SpaceX wants to raise $75 billion on public markets, and it wants a historically large share to come from people who have never bought an IPO in their lives.

At a Monday night meeting with 21 underwriting banks, Chief Financial Officer Bret Johnsen laid out the plan: the rocket maker will earmark up to 30 percent of its offering for retail investors — ordinary individuals trading from brokerage accounts — according to two people familiar with the discussion. That is roughly six times the typical retail allocation of 5 to 10 percent.

“Retail is going to be a critical part of this and a bigger part than any IPO in history,” Johnsen told the group, according to the sources. The large retail component is by design, he said, because “those are folks that have been incredibly supportive of us and of Elon for a long time, and we want to make sure that we recognize that.”

The Scale

The target valuation: up to $1.75 trillion. The timeline: a roadshow the week of June 8, a public prospectus in late May, and a major event for 1,500 retail investors on June 11. Everyday buyers in the US, UK, EU, Australia, Canada, Japan, and South Korea would all be eligible to participate.

If those figures hold, this would be the largest initial public offering on record — well beyond Saudi Aramco’s $29.4 billion flotation in 2019. Morgan Stanley, Bank of America, Citigroup, JP Morgan, and Goldman Sachs are leading the deal as active bookrunners, with 16 other banks filling institutional, retail, and international roles.

One lead underwriter told the full syndicate that retail demand and allocation will be something bankers have “never seen before.”

From $800 Billion to $1.75 Trillion in Five Months

SpaceX was valued at approximately $800 billion as recently as December 2025, based on a secondary share sale. In February, it merged with Musk’s AI startup xAI — developer of the Grok chatbot — in an all-stock deal valuing the combined entity at $1.25 trillion. The IPO target of $1.75 trillion represents a further 40 percent premium.

What justifies the climb? Shay Boloor, chief market strategist at Futurum Equities, points to one business. “Starlink is the only reason this valuation is defensible,” Boloor told Reuters. The satellite internet division counts 9 million subscribers, defense contracts, and its own data network. “This is going to be the recurring revenue engine.”

SpaceX generated roughly $8 billion in profit on $15 billion to $16 billion in revenue last year, Reuters reported in January, citing people familiar with the matter.
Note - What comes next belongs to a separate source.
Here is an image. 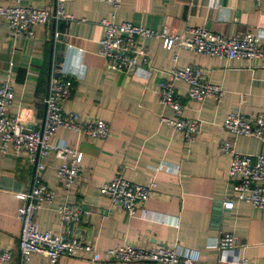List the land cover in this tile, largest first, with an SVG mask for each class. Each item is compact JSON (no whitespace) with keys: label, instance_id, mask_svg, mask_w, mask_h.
I'll return each instance as SVG.
<instances>
[{"label":"crops","instance_id":"obj_1","mask_svg":"<svg viewBox=\"0 0 264 264\" xmlns=\"http://www.w3.org/2000/svg\"><path fill=\"white\" fill-rule=\"evenodd\" d=\"M53 2L0 0V6L18 3L23 8L52 11ZM64 11L66 17L59 23L55 46L50 23L37 25L33 38H13L7 21L0 18V84L9 80L13 87L10 115L19 117L28 128L42 122L54 57L59 73L73 78L64 112H76L85 120H102L110 127L105 140L64 129L51 139L82 154L81 171L78 179L64 188L56 178L61 161L53 153L45 159L42 179L54 200L36 215L40 231L54 235L68 231L100 251L126 245L181 246L198 250L203 264H234L241 257L264 264V210L240 202H234L232 210L222 208V201L233 196V182L228 180L230 157L218 153L220 143L230 138L221 132L229 112L238 110L245 117L264 114V59L231 61L187 50L174 54L164 50L156 38H140L154 70L149 76H128L107 69L106 61L97 54L104 34L102 20L128 22L155 32L166 27L177 34L195 27L226 36L251 32L264 45V0H121L116 11L101 0H66ZM185 67L200 68L204 81L223 90L219 104L212 99L196 103L187 99L185 83H175L184 107L182 116L201 123L189 149L179 133L160 122L161 116L173 115L158 96L163 72ZM233 142L237 153L264 155V139L236 137ZM32 171L24 155L0 152V250L12 252L11 264H18L20 224L16 210L21 202L17 195L28 191ZM116 175L136 184H156L135 215L112 206L99 193ZM60 205L78 209L80 221L72 226L62 224L56 212ZM222 232L236 237L235 249L225 254L210 247ZM30 264L49 262L33 255ZM56 264L126 263H93L82 254L77 258L63 256Z\"/></svg>","mask_w":264,"mask_h":264},{"label":"built area","instance_id":"obj_2","mask_svg":"<svg viewBox=\"0 0 264 264\" xmlns=\"http://www.w3.org/2000/svg\"><path fill=\"white\" fill-rule=\"evenodd\" d=\"M116 11L121 0H101ZM259 3L263 0H250ZM66 0H54L53 10L0 6V18L8 23L9 35L13 38H33L37 25L50 23L53 28L52 44L59 42V23L65 16ZM104 34L99 41L97 54L106 61V68L128 76H149L154 70L140 38H156L166 51L176 54L179 50L192 51L199 55L257 62L264 59V45L254 33L246 32L240 36H226L213 33L204 28H189L184 34H177L168 28L155 32L134 24L124 22L112 24L107 20L100 22ZM72 46V45H70ZM83 51L82 48H78ZM165 78L158 85L160 104L172 112V118L160 117V122L170 126L183 138L186 149L196 141L201 131L198 120L185 119L183 106L175 90V83L183 82L188 90L189 101L203 103L212 99L219 104L223 98L220 86L206 82L198 67L171 69L163 72ZM70 74L56 68L54 57L51 62L46 96L44 117L36 128H28L17 116L9 113L14 91L9 80L0 84V152L14 156L24 155L33 166L29 189L17 195L21 205L16 210L20 224L18 236V264H30L33 255L45 257L49 264H56L59 258H77L88 255L93 263H154V264H203L200 252L196 249L175 246L139 248L126 245L105 251L98 250L93 244L71 236L64 231L54 235L50 231H40L36 215L43 205H51L54 196L42 179L45 159L53 153L61 161L56 170L58 183L69 188L79 177L82 154L70 149L64 142L52 143L51 139L60 129L78 136L94 140H105L110 135L109 125L102 120H85L76 112H64V105L71 98L73 78ZM221 132L230 138L222 141L218 153L230 157L228 180L232 181V197L222 201L224 210H232L234 202L245 203L253 209L264 210V155L237 153L233 139L249 137L264 139V114L259 112L245 117L240 111L229 112L221 124ZM155 182L147 185L136 184L116 175L99 189L102 197L112 206L120 207L130 216L135 215L149 199L155 189ZM62 224L80 221V211L68 205L56 208ZM236 237L230 232H222L211 242L210 247L221 254L235 249ZM11 251L0 250V264H11ZM234 264H253L246 258H238Z\"/></svg>","mask_w":264,"mask_h":264},{"label":"water","instance_id":"obj_3","mask_svg":"<svg viewBox=\"0 0 264 264\" xmlns=\"http://www.w3.org/2000/svg\"><path fill=\"white\" fill-rule=\"evenodd\" d=\"M69 225L72 226L73 225V222H70Z\"/></svg>","mask_w":264,"mask_h":264}]
</instances>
At a $1.75 trillion valuation, investors would be paying over 100 times revenue — a multiple that makes even richly priced technology stocks look modest.

‘The Juice Has Been Squeezed’

Not everyone is sold. Bryn Talkington, managing partner at Requisite Capital Management, told CNBC the value is already baked in.

“So much is priced in with a company that’s doing $16 billion in revenue at a $2 trillion market cap,” Talkington said. “It just makes no sense to me.” She described the offering as one where “the juice has been squeezed from this orange.”

Stephen Weiss, chief investment officer at Short Hills Capital Partners, raised a similar objection. “How much return can you generate off a $2 trillion company?” he said. “It’s got to go to $3 trillion… it’s ridiculous for one of the largest companies in the world on that revenue base.”

The Muskonomy Problem

Investors will also have to reckon with the man running the show. Musk simultaneously oversees Tesla — the world’s most valuable automaker — along with Neuralink and The Boring Company. He folded social media platform X into xAI last year, giving the AI startup access to its data and distribution. Tesla has invested more than $2 billion in xAI, and Musk announced last month that Tesla, xAI, and SpaceX would collaborate on a chipmaking initiative called Terafab.

A likely dual-class share structure would let Musk retain firm control even after the dilution of a public offering, according to Minmo Gahng, assistant professor of finance at Cornell University. The message to shareholders: you can buy in, but Musk stays in charge.

Angelo Bochanis of Renaissance Capital put the valuation question plainly: “Like with Tesla, SpaceX’s valuation could very much fluctuate wildly based off how much the public believes in Musk’s vision.”

The Opening Argument

SpaceX has scheduled an analyst day for April 21, an optional visit to xAI’s “Macrohard” data center in Memphis on April 23, and a virtual session on financial models on May 4. The company has also sought permission to launch up to 1 million solar-powered satellites as orbital data centers — computing infrastructure in space, far beyond anything currently deployed.

The IPO pitch practically writes itself: rockets, satellites, artificial intelligence, Mars colonization, humanity’s return to the moon. The company has real revenue, real profit, and a genuine technological lead. The question is whether $1.75 trillion prices in what SpaceX has built — or what investors hope Musk will dream up next.

Twenty-one banks will spend the next two months making the case. Whether the retail investors lining up for shares are getting in on the ground floor or arriving after the elevator has already climbed 40 floors is a question the prospectus will not answer.